Natasha Wickers, London, UK
Natasha Wickers is a champion for diversity and inclusion at ViacomCBS. She serves as co-chair of Fusion, the ViacomCBS UK employee resource group that promotes and celebrates cultural diversity. Not only does Natasha bring energy and enthusiasm to Fusion, but she also serves on multiple Racial Equity taskforces. Whether it be through organizing cultural heritage months or connecting BIPOC talent to ViacomCBS, Natasha is a fierce advocate for empowering voices of color. Her work within the Racial Equity taskforces has helped the company enhance the lives of its employees and improve the quality and representation of its output.
In addition to her work within the company, she also positively impacts the wider creative community. Natasha has been heavily involved with the Victor Adebodun Foundation since its creation. This charity supports emerging talent from African and Caribbean backgrounds, specifically those who dream of getting into the TV and film industry but lack access to the network or opportunities. The overarching goal is to achieve positive, meaningful change at both an individual and cultural level.
Natasha’s leadership and inspiration come from her family. The Victor Adebodun Foundation was created to continue her late husband’s legacy and now supports the dreams of diverse talent interested in the entertainment industry through mentoring, training, and access to employment.
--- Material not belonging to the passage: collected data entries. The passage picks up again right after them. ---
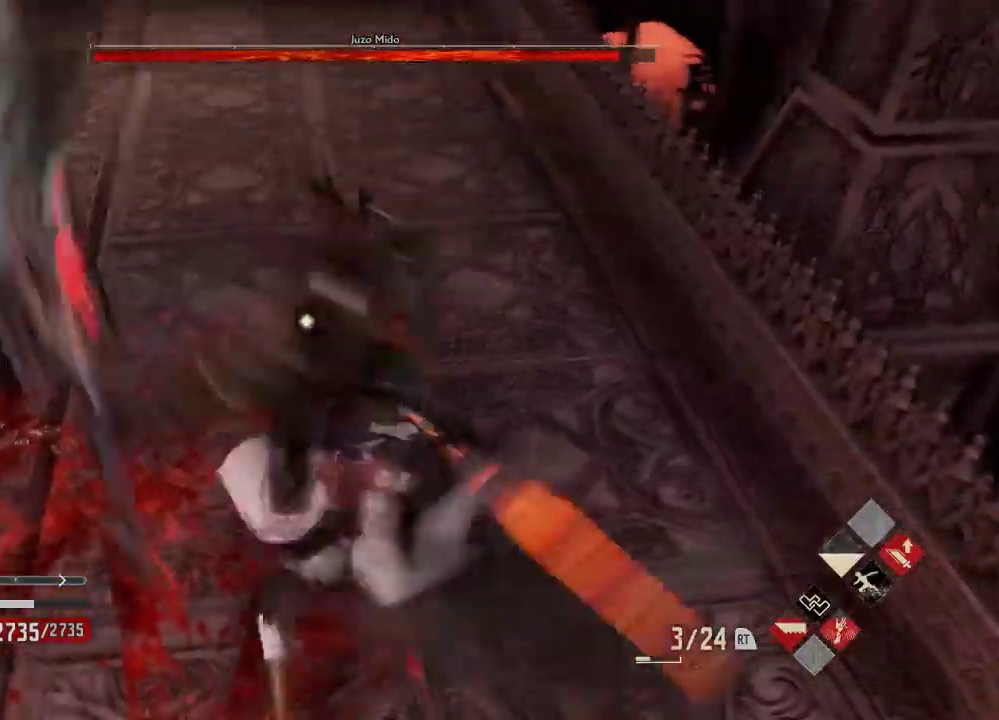
{"dt_ms": 500, "buttons": [], "left_stick": "center", "right_stick": "center", "events": [[33, "left_stick", "center"], [100, "A", "down"], [133, "left_stick", "up"], [233, "A", "up"], [233, "left_stick", "center"], [333, "X", "down"], [433, "X", "up"]]}
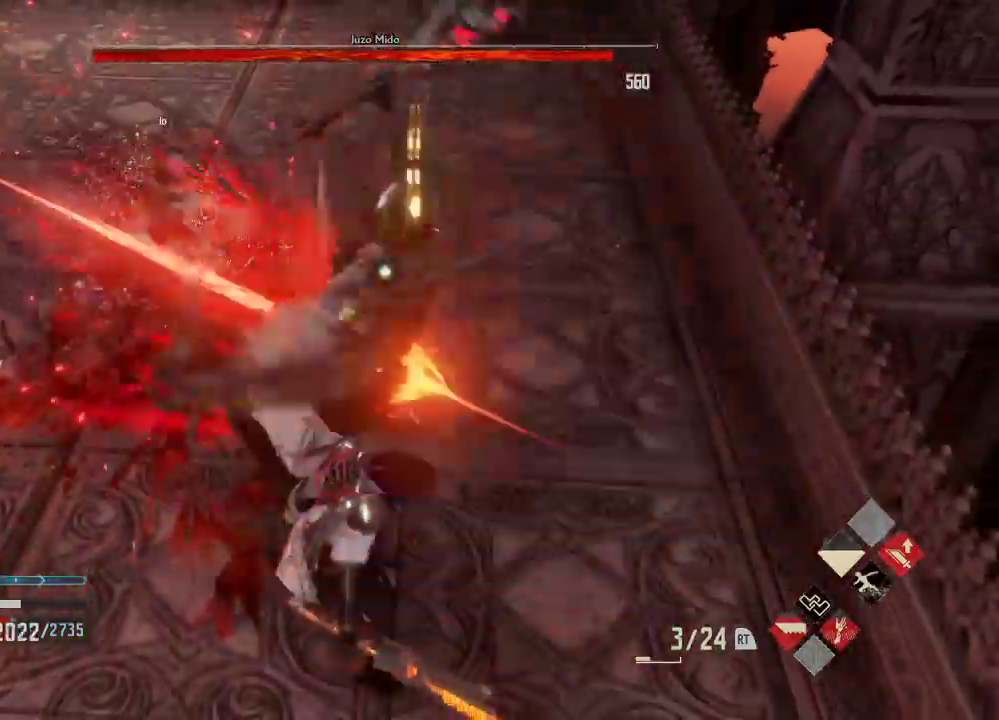
{"dt_ms": 500, "buttons": [], "left_stick": "left", "right_stick": "center", "events": [[67, "A", "down"], [167, "A", "up"], [233, "A", "down"], [500, "A", "up"], [500, "left_stick", "left"]]}
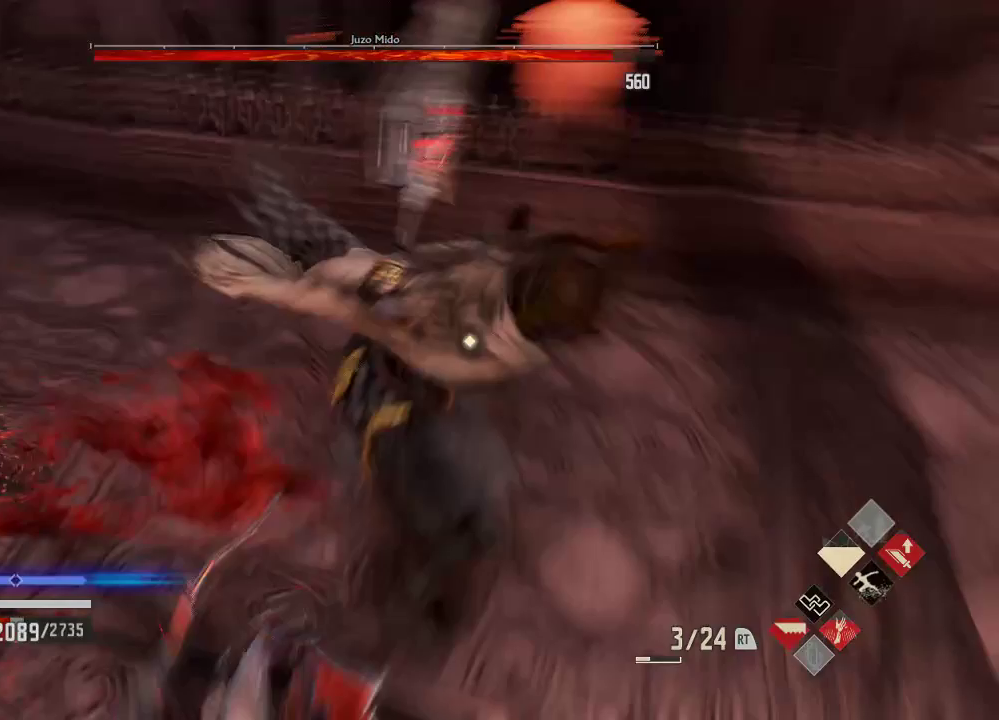
{"dt_ms": 500, "buttons": [], "left_stick": "down", "right_stick": "center", "events": [[167, "left_stick", "center"], [500, "left_stick", "down"]]}
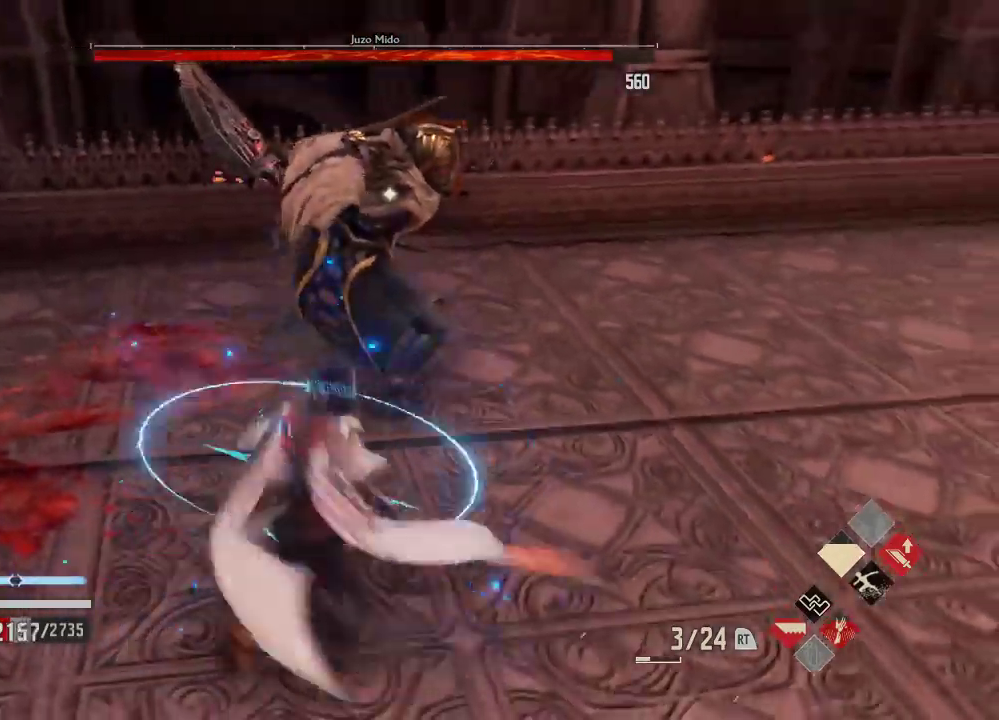
{"dt_ms": 500, "buttons": [], "left_stick": "center", "right_stick": "center", "events": [[100, "left_stick", "up"], [167, "X", "down"], [333, "X", "up"], [433, "left_stick", "center"]]}
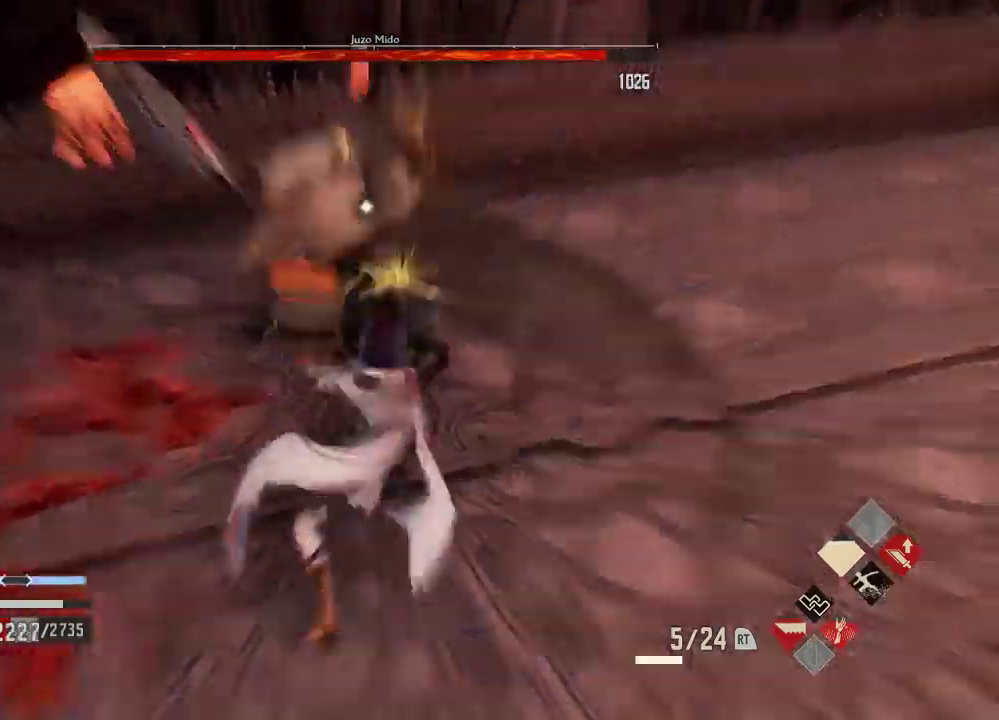
{"dt_ms": 500, "buttons": [], "left_stick": "up", "right_stick": "center", "events": [[33, "X", "down"], [33, "left_stick", "up"], [200, "X", "up"]]}
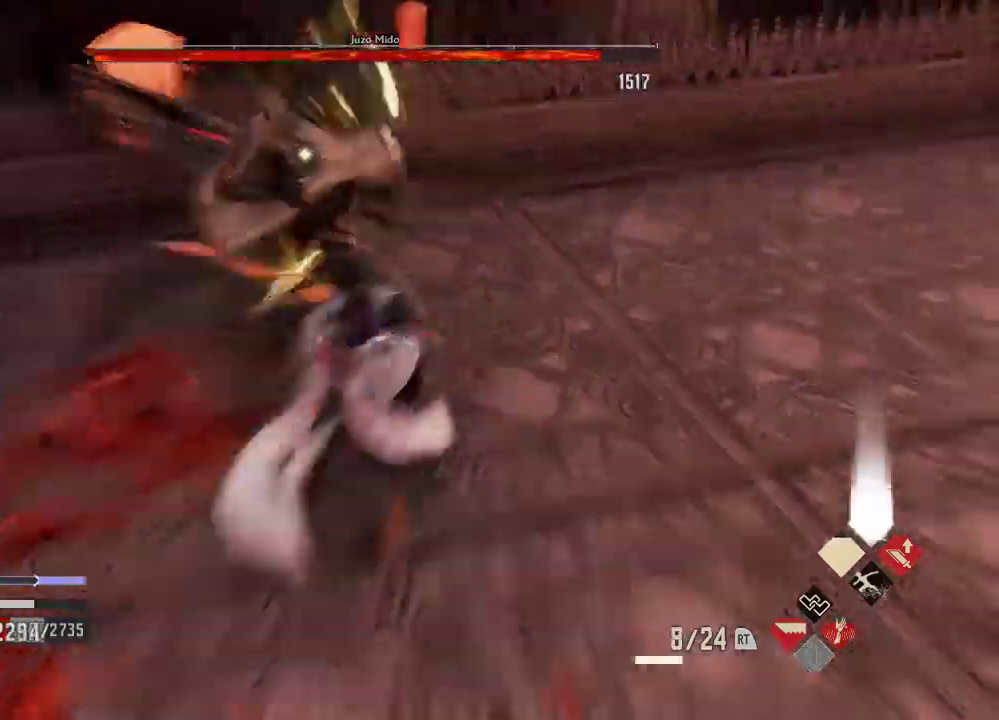
{"dt_ms": 500, "buttons": [], "left_stick": "up-right", "right_stick": "center", "events": [[100, "X", "down"], [133, "left_stick", "center"], [233, "X", "up"], [267, "left_stick", "down-right"], [467, "left_stick", "up-right"]]}
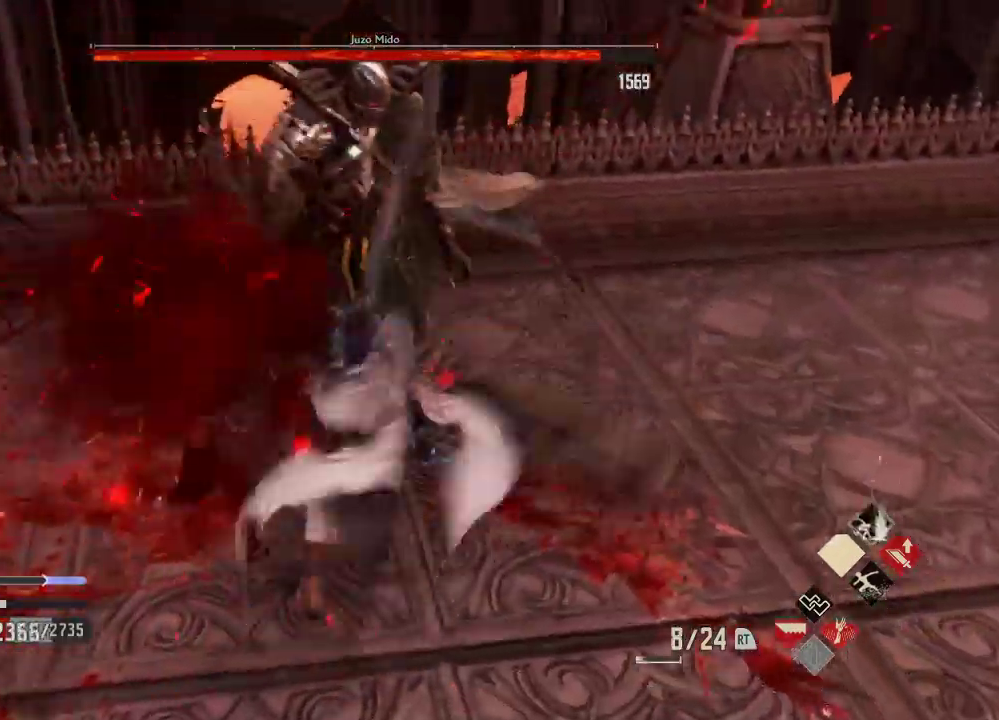
{"dt_ms": 500, "buttons": [], "left_stick": "center", "right_stick": "center"}
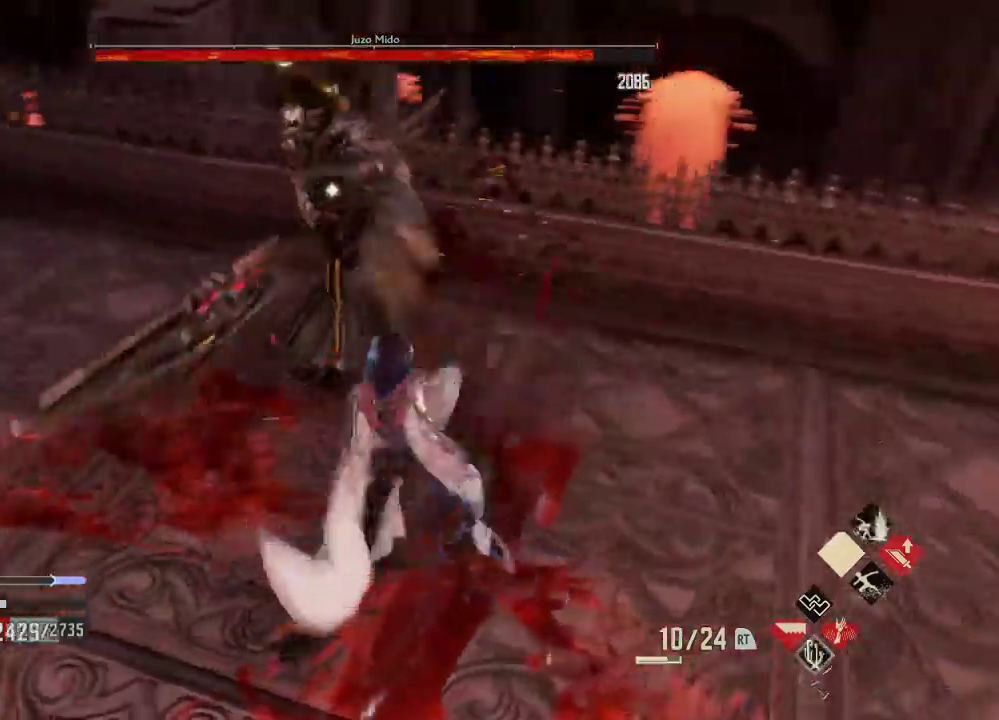
{"dt_ms": 500, "buttons": [], "left_stick": "center", "right_stick": "center", "events": [[167, "right_stick", "right"], [267, "right_stick", "center"], [400, "A", "down"], [500, "A", "up"]]}
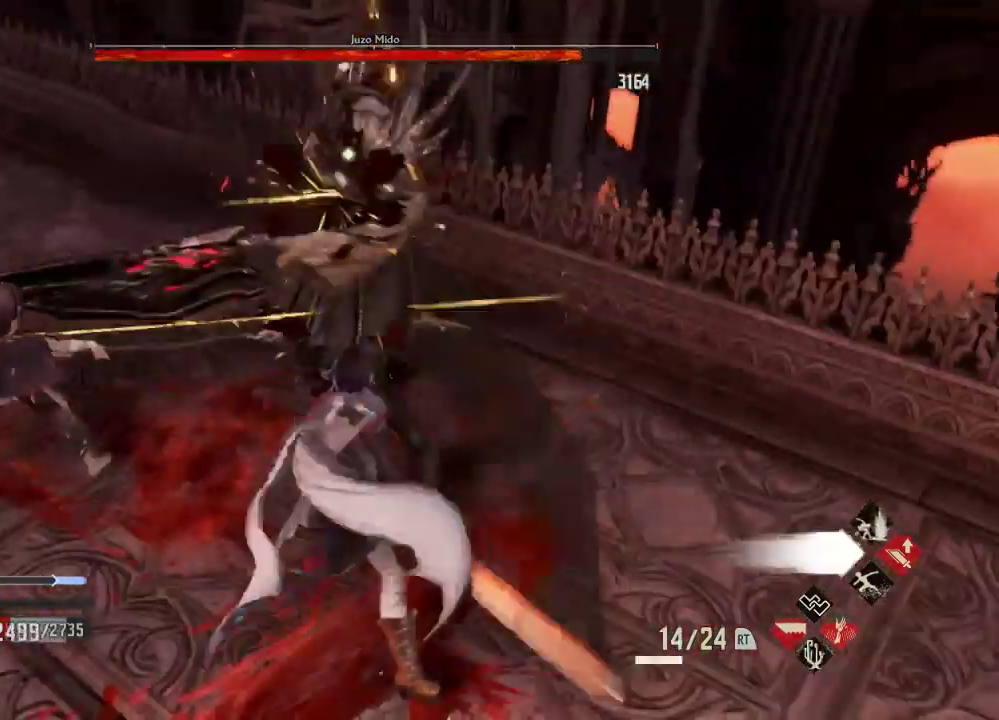
{"dt_ms": 500, "buttons": [], "left_stick": "center", "right_stick": "center", "events": [[267, "left_stick", "right"], [467, "left_stick", "center"]]}
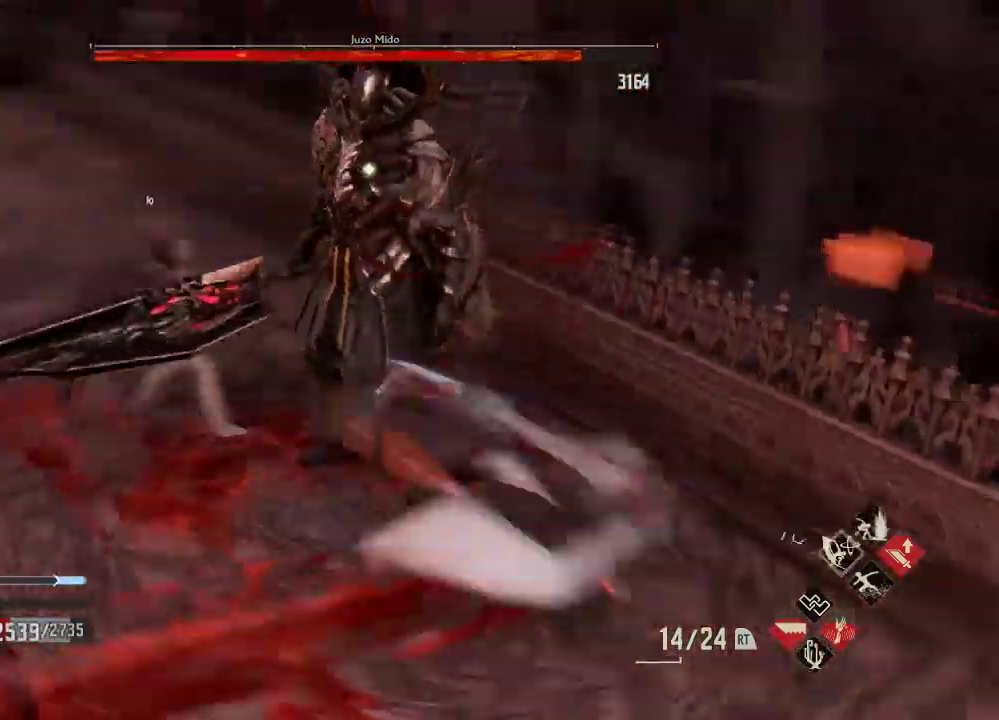
{"dt_ms": 500, "buttons": [], "left_stick": "center", "right_stick": "center", "events": []}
Natasha’s unparalleled enthusiasm comes from her desire for her daughter and their generation to “grow up and in a more equal, safer and accepting world for all.” Representation work is invaluable to her, “I don’t want them growing up to believe that “you can’t be what you can’t see.” They should be able to see themselves everywhere, as they find their place in this world.”
Volunteerism efforts have enhanced Natasha’s compassion, and she hopes to pass those values down to her daughter. For Natasha, this past year has truly, “highlighted the compassion within society and helped people gain perspective and understand the value of helping people in need.” She encourages those who have seen social injustices this past year alongside the pandemic to think about volunteering and ensure they all have a support network to pass the baton, since volunteerism work is exhausting yet empowering.